§ **TASK**
Please state the number of lines in the material below that contain "roll", with no other words.

§ **PROVIDED RECORDS**
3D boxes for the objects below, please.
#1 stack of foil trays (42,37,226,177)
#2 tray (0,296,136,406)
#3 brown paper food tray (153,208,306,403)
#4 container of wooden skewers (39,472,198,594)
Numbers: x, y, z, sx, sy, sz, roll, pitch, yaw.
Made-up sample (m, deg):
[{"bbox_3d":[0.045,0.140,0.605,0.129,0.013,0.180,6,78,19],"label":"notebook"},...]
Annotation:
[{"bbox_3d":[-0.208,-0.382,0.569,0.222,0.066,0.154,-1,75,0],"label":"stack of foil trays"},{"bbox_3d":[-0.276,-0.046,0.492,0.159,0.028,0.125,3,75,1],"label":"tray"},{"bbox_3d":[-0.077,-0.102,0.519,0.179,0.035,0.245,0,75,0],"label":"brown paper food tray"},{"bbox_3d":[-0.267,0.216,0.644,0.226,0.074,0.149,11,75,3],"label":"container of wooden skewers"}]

---

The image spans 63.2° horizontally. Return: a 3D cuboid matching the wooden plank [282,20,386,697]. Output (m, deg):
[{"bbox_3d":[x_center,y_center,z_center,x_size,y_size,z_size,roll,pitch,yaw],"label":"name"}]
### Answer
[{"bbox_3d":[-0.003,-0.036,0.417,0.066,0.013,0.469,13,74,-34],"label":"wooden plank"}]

§ **EXERCISE ANSWER**
2